One issue that has received a considerable amount of attention is the detection and characterization of community structure in networks (7, 8), meaning the appearance of densely connected groups of vertices, with only sparser connections between groups (Fig. 1). The ability to detect such groups could be of significant practical importance. For instance, groups within the worldwide web might correspond to sets of web pages on related topics (9); groups within social networks might correspond to social units or communities (10). Merely the finding that a network contains tightly knit groups at all can convey useful information: if a metabolic network were divided into such groups, for instance, it could provide evidence for a modular view of the network’s dynamics, with different groups of nodes performing different functions with some degree of independence (11, 12).

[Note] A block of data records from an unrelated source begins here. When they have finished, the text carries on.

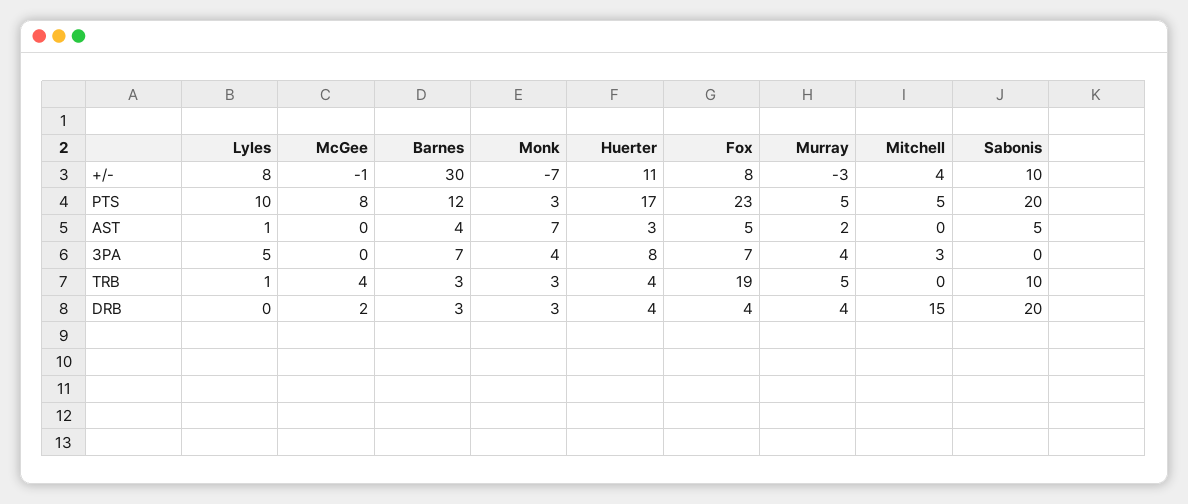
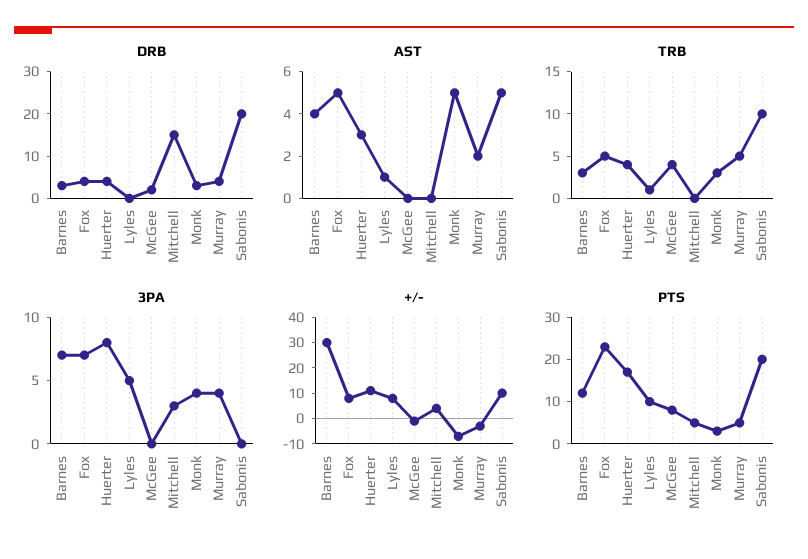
AST, Monk: 7 -> 5
TRB, Fox: 19 -> 5

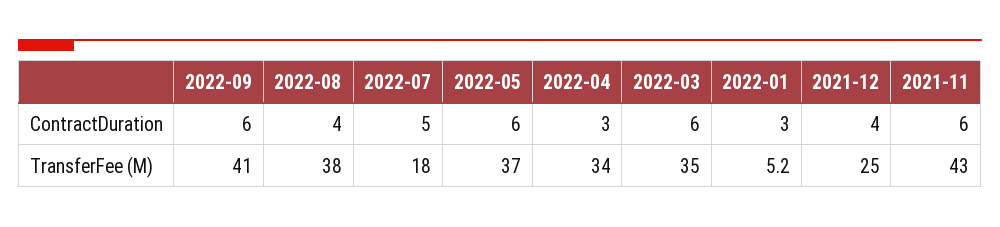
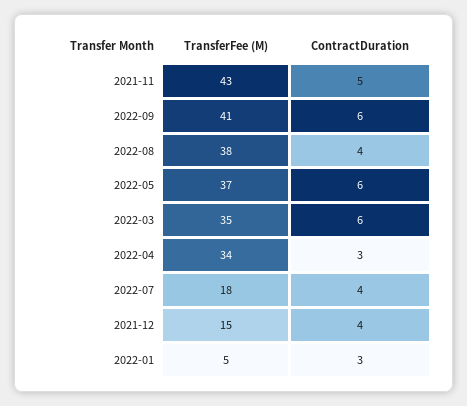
2022-07, ContractDuration: 5 -> 4
2021-11, ContractDuration: 6 -> 5
2021-12, TransferFee (M): 25 -> 15

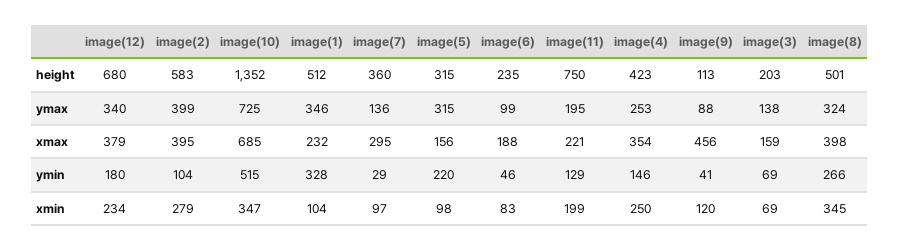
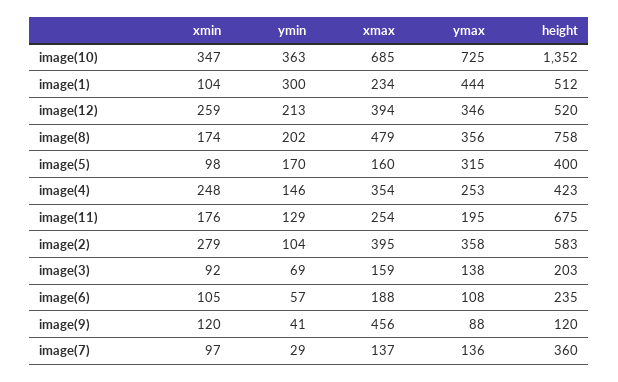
image(12), height: 680 -> 520
image(5), height: 315 -> 400
image(11), height: 750 -> 675
image(9), height: 113 -> 120
image(8), height: 501 -> 758
image(12), ymax: 340 -> 346
image(2), ymax: 399 -> 358
image(1), ymax: 346 -> 444
image(6), ymax: 99 -> 108
image(8), ymax: 324 -> 356
image(12), xmax: 379 -> 394
image(1), xmax: 232 -> 234
image(7), xmax: 295 -> 137
image(5), xmax: 156 -> 160
image(11), xmax: 221 -> 254
image(8), xmax: 398 -> 479
image(12), ymin: 180 -> 213
image(10), ymin: 515 -> 363
image(1), ymin: 328 -> 300
image(5), ymin: 220 -> 170
image(6), ymin: 46 -> 57
image(8), ymin: 266 -> 202
image(12), xmin: 234 -> 259
image(6), xmin: 83 -> 105
image(11), xmin: 199 -> 176
image(4), xmin: 250 -> 248
image(3), xmin: 69 -> 92
image(8), xmin: 345 -> 174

Past work on methods for discovering groups in networks divides into two principal lines of research, both with long histories. The first, which goes by the name of graph partitioning, has been pursued particularly in computer science and related fields, with applications in parallel computing and integrated circuit design, among other areas (13, 14). The second, identified by names such as block modeling, hierarchical clustering, or community structure detection, has been pursued by sociologists and more recently by physicists, biologists, and applied mathematicians, with applications especially to social and biological networks (7, 15, 16).

It is tempting to suggest that these two lines of research are really addressing the same question, albeit by somewhat different means. There are, however, important differences between the goals of the two camps that make quite different technical approaches desirable. A typical problem in graph partitioning is the division of a set of tasks between the processors of a parallel computer so as to minimize the necessary amount of interprocessor communication. In such an application the number of processors is usually known in advance and at least an approximate figure for the number of tasks that each processor can handle. Thus we know the number and size of the groups into which the network is to be split. Also, the goal is usually to find the best division of the network regardless of whether a good division even exists; there is little point in an algorithm or method that fails to divide the network in some cases.

Community structure detection, by contrast, is perhaps best thought of as a data analysis technique used to shed light on the structure of large-scale network data sets, such as social networks, internet and web data, or biochemical networks. Community structure methods normally assume that the network of interest divides naturally into subgroups and the experimenter’s job is to find those groups. The number and size of the groups are thus determined by the network itself and not by the experimenter. Moreover, community structure methods may explicitly admit the possibility that no good division of the network exists, an outcome that is itself considered to be of interest for the light it sheds on the topology of the network.

This article focuses on community structure detection in network data sets representing real-world systems of interest. However, both the similarities and differences between community structure methods and graph partitioning will motivate many of the developments that follow.